The glutathione-mediated, retro Michael-type addition reaction is demonstrated to take place at the interface of water-soluble, maleimide-functionalized gold nanoparticles (Maleimide-AuNP). The retro Michael-type addition can be blocked by hydrolyzing the Michael addition thioether adduct at the nanoparticle’s interface. This procedure “locks” the molecule of interest onto the Maleimide-AuNP template, ensuring no loss of the molecular cargo from the nanocarrier.
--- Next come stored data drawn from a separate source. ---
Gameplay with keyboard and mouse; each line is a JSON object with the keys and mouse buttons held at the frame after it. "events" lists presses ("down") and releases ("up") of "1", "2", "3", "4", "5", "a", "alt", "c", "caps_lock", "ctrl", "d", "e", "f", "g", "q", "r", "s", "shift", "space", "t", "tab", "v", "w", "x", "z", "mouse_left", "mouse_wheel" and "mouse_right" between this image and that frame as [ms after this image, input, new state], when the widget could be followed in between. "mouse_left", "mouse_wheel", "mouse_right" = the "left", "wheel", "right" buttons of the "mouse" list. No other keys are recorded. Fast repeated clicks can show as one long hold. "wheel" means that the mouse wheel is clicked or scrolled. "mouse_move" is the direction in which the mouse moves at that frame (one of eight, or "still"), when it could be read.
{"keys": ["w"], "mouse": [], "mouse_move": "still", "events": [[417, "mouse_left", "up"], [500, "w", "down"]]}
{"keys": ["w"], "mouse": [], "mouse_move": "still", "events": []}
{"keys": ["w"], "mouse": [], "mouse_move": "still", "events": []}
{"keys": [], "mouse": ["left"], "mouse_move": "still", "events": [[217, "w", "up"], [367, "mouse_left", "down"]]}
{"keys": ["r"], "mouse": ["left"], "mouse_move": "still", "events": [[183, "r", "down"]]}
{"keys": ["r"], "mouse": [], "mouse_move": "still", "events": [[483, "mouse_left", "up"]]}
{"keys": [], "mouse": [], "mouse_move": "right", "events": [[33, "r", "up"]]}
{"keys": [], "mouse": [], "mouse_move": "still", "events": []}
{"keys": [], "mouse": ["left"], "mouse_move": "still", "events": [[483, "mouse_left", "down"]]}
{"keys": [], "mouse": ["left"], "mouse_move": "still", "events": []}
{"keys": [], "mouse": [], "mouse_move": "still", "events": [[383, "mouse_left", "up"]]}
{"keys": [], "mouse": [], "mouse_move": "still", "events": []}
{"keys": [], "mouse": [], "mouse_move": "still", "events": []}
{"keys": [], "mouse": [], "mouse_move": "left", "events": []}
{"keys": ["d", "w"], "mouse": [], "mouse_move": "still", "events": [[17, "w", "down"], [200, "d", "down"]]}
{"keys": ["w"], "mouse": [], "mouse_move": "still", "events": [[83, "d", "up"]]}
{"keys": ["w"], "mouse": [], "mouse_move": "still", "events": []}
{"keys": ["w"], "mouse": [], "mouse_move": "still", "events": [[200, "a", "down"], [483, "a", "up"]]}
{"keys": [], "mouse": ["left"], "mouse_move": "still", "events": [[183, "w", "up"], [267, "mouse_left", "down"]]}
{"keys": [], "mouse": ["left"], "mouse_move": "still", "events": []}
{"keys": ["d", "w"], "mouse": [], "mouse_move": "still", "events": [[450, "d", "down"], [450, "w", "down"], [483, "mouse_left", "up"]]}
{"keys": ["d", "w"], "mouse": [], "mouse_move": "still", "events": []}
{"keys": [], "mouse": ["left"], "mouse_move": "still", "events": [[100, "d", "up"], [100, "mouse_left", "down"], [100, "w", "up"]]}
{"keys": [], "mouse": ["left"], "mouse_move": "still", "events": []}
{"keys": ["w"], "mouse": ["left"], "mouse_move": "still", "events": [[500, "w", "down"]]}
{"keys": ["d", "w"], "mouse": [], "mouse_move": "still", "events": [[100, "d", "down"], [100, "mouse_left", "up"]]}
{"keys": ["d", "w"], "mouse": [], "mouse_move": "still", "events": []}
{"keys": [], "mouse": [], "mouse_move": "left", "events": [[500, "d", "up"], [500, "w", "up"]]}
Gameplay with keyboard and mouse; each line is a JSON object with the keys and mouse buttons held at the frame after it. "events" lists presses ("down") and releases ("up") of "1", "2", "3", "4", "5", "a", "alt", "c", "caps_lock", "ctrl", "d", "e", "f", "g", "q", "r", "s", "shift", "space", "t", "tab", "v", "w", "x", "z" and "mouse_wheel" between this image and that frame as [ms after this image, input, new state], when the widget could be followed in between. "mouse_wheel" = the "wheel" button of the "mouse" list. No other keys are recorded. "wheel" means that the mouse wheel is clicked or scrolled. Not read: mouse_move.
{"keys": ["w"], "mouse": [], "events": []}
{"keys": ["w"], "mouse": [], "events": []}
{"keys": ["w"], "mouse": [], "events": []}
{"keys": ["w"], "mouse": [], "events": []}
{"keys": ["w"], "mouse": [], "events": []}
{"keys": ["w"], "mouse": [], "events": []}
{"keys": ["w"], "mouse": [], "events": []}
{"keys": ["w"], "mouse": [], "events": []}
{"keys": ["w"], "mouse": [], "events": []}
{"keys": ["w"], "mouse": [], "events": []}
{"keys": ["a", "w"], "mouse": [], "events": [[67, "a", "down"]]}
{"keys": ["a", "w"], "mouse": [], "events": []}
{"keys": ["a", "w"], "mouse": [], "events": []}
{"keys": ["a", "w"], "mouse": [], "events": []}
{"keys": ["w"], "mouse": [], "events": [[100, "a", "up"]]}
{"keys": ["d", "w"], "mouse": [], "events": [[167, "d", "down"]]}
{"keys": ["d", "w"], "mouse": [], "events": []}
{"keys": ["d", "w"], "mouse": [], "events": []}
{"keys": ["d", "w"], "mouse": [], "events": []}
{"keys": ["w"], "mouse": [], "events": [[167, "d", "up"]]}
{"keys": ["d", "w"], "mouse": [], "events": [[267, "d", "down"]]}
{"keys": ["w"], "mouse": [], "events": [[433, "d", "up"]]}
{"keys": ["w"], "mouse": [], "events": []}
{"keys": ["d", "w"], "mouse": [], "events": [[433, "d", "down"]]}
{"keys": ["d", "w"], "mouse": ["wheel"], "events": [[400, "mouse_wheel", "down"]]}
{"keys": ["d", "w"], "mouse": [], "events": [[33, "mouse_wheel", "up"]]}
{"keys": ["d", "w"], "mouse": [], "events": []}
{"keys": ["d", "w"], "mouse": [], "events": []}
On the other hand, the glutathione-mediated retro Michael-type addition reaction can be exploited for delivering a molecular payload. The Michael donor, 4-mercaptophenylacetic acid was modified with a terminal azide, allowing for addition of cargo through strain-promoted alkyne azide cycloadditions with various functional alkynes. The resulting AuNPs are versatile platforms for the integration of multiple functionalities within a single construct, enabling their use in complex biotic environments. As a proof of concept, a fluorogenic molecular cargo was incorporated onto a Maleimide-AuNP and delivered via the glutathione-mediated, retro Michael-type addition reaction.

Summary for Lay Audience

Nanomaterials are extremely tiny materials that are typically between 1-100 nm in diameter and have unique characteristics and properties compared to the bulk material. They have been identified as promising candidates for application in optics, electronics, and medicine. Gold nanoparticles (AuNPs) are one type of nanomaterial that have been previously used in optical sensing, cancer therapy, and drug delivery due to their compatibility with biological environments and high stability. Flexible, linker chemicals attached to various functional molecules can be bound to the surface of AuNPs to change their physical and chemical properties. Further function (drug, imaging agent, etc.) can be introduced to AuNPs through the manipulation of the peripheral molecules using click reactions. Click chemistry, defined as highly efficient reactions that proceed under mild conditions, is becoming increasingly popular in the materials chemistry field due to its ease of purification and lack of undesired by-products. Previously our research group has demonstrated this reactivity by binding fluorescent molecules to AuNPs, then releasing them under biological conditions. The release was triggered by the addition of glutathione (GSH), a compound commonly found in cancer cells. Therefore, this research helped to develop a “click & release” system on AuNPs to deliver chemical cargo to GSH rich environments, however the system was poorly understood, and potential applications were largely unexplored. The goal of this thesis was to further investigate and improve this “click & release” system to expand its practicality and to widen the scope of its application. By implementing more bio-compatible click reactions in this system, a functional chemical cargo can be attached and released more effectively. The molecular system will be responsive towards GSH concentrations (which varies in tumor cells and healthy cells) and can therefore be exploited for selective release in biological environments. Overall, the goal of my research is to engineer functional and responsive materials that will provide exciting new applications across the sciences.